Cars are one of the great mixed bags of our time. They are at once wonders of engineering and a threat to life on Earth. They create convenience and comfort and also snarled traffic and sprawling suburbs.
In the U.S., about 20% of all greenhouse gas emissions come from cars and light trucks like SUVs, contributing to climate change, air pollution, and disease. If you are truly trying to lighten your environmental footprint, the first thing to do is ask if you do in fact need a car. If the answer is yes, there are many things you can do to make your driving life greener.
Top 10 Tips
Here are 10 highly effective ways to go greener. Hit it.
1. Drive a green car
There are now hybrids to match almost any need: two-door, four-door, SUV, luxury sedan. They get better mileage than their conventional counterparts, have cleaner emissions, and save money on gas. If a hybrid isn’t in your future, try for a car with the best MPG you can find; and remember that hybrids aren’t always the most efficient option, either.
Biodiesel can now be found in almost any state in the US. This clean, domestic, veggie-based, carbon-neutral fuel will run in any diesel car or truck with little or no modification to the engine. Straight vegetable oil is an option for the more ambitious green driver and can make fueling up almost free. Another veggie fuel is ethanol, and there are between 5-6 million flex-fuel vehicles already on the road — you may even be driving one and not know it.
Also, affordable, practical electric cars and plug-in hybrids aren’t too far off, either. But whether or not you drive a hybrid or alternative-fuel vehicle, there’s lots you can do to green your car right now.
2. Best practices
Driving technique has a lot to do with your fuel economy. Avoid sudden starts and stops and go the speed limit. Not only does speeding and herky-jerky driving kill your MPG, it’s dangerous. And even if no one gets hurt in a fender bender, how green is it to get a new bumper or have your car re-painted?
As a general rule of thumb, keep your engine speeds between 1,200 — 3,000 RPMs, and up-shift between 2,000 — 2500 RPMs. Also, drive wise and minimize unnecessary miles by doing errands in one trip, getting good directions, and calling ahead.
3. Stay in tune
Getting regular tune-ups, maintenance, and having clean air filters will help you burn less gas, pollute less, and prevent car trouble down the line. Pump up: if every American’s tires were properly inflated we could save around 2 billion gallons of gas each year! (Check your manual for optimal pressure). Lastly, get the junk out of the trunk! All that extra weight is sapping your fuel economy.
4. Car minus the carbon
There are many services out there now that can help you calculate your yearly emissions from driving and offset those greenhouse gasses through various means. Check below for a few carbon offset opportunities.

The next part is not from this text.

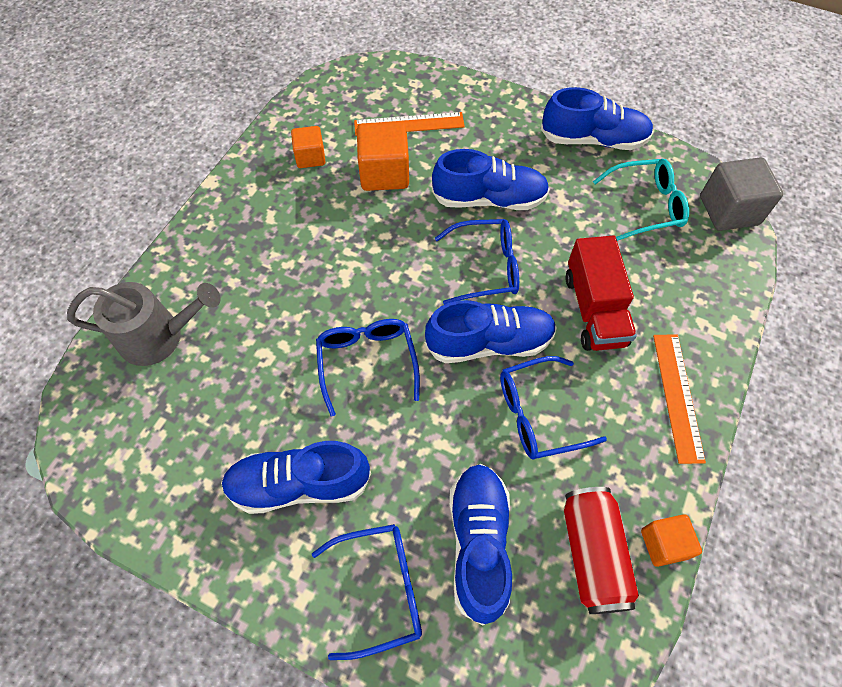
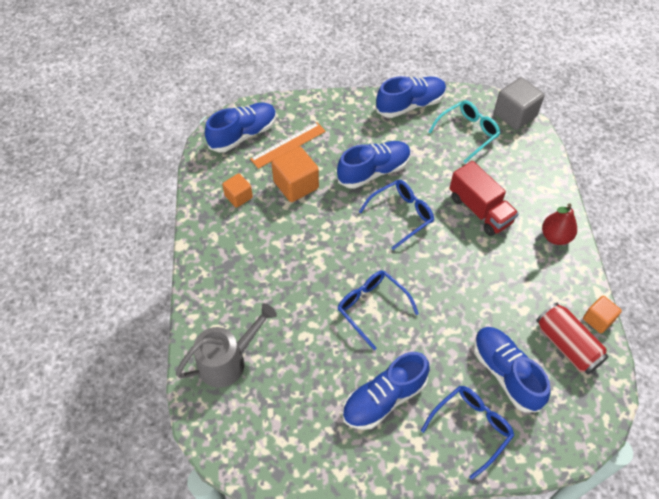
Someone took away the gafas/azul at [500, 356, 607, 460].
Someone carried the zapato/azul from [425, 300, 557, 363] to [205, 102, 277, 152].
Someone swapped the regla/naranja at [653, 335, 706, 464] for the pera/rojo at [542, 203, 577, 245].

Of course. Find coworkers, neighbors, and fellow students headed the same direction. Start with one shared trip per week. Also look into car sharing programs like FlexCar and ZipCar.
6. Leave the car at home.
For shorter adventures, walk, take public transit, ride your bike (regular, electric-assisted, or something fancier), skateboard, rollerblades, or even look into an electric scooter. Carrying groceries or other bulky stuff can still be done on a bike with a backpack or some slick modifications. Check out the Xtracycle, for example.
7. Drive part of the way
If getting where you’re going by bike or public transit alone isn’t going to happen, consider driving part of the way and then jumping on public transit or your bike (a folder would be perfect). A great way to beat traffic!
8. Go easy on the AC
Use the windows to help keep the car cool. Or try an electric or solar fan. Parking in the shade and using a reflective windshield shade can keep your car cooler when parked, meaning it takes less to cool it off when you get back in. If you car is new, however, let it air out. That new car smell is not friendly stuff.

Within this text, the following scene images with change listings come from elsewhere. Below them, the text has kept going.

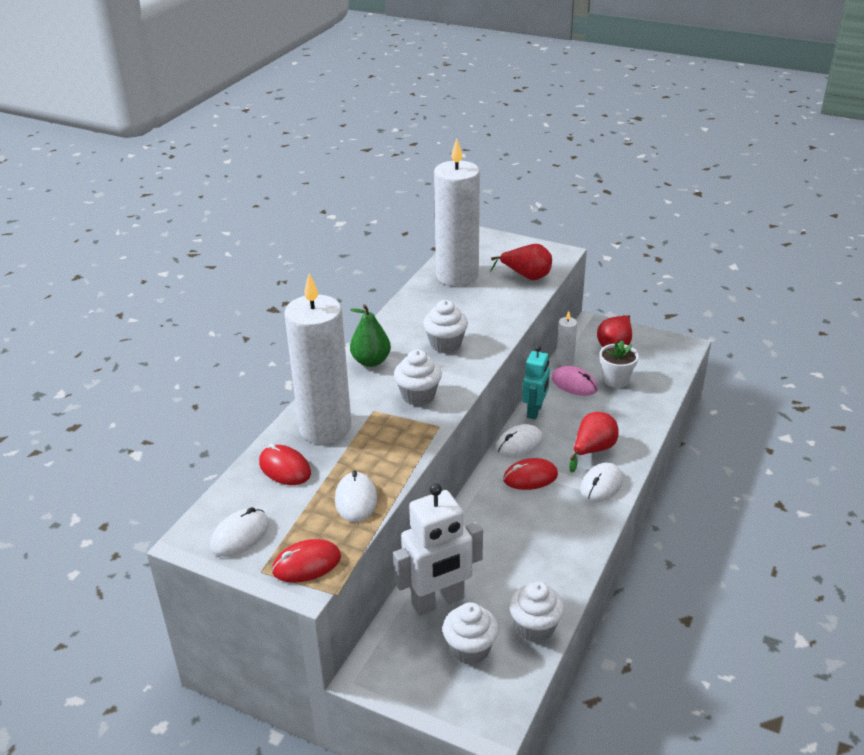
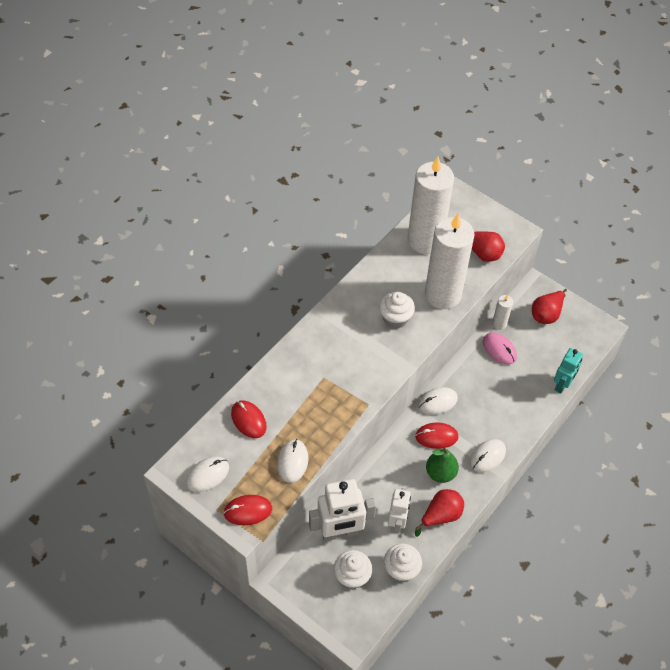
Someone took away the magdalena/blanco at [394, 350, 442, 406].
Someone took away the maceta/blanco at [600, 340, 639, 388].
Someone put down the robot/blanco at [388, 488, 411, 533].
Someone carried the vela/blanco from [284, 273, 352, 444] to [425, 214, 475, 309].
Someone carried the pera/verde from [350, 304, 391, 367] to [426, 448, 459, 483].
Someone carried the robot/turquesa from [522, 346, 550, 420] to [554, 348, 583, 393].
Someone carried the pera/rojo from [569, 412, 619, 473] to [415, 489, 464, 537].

Drive less with the wonders of working from home (or internet café, tree house, Mojave desert, etc.) With instant messaging, video chat, teleconferencing, and other world-flattening technologies, making the rush-hour trek to work and back might not be that necessary. Ask your boss or offer your employees a teleconferencing day once a week. Hey, it works for TreeHuggers and 44 million Americans.
10. Aspire to carlessness
Not everyone is going to be able to do it, at least not cold car-key. It will probably entail a shift in thinking and some time, but living car-free might be more within reach than you think. Living closer to work and school is a big part of it. Walking, biking, public transport, car sharing, car borrowing, and teleconferencing are a strong arsenal of tools to help reduce the need for a car. Give it some thought.
Source: Yahoo Green
Most of these tips show that you don’t need a ‘green car’ to drive green. In fact, it may be better to keep your current vehicle instead of trading it for a new hybrid vehicle. Think of all the energy, mining and manufacturing that goes into building even a green car; if you keep your old car but change your driving habits, you possibly might have a lower carbon footprint. However, it is important to maintain your old car properly so that exhaust pollution is minimized. Sometimes common sense and a bit of logic is all that is needed to become more eco-friendly.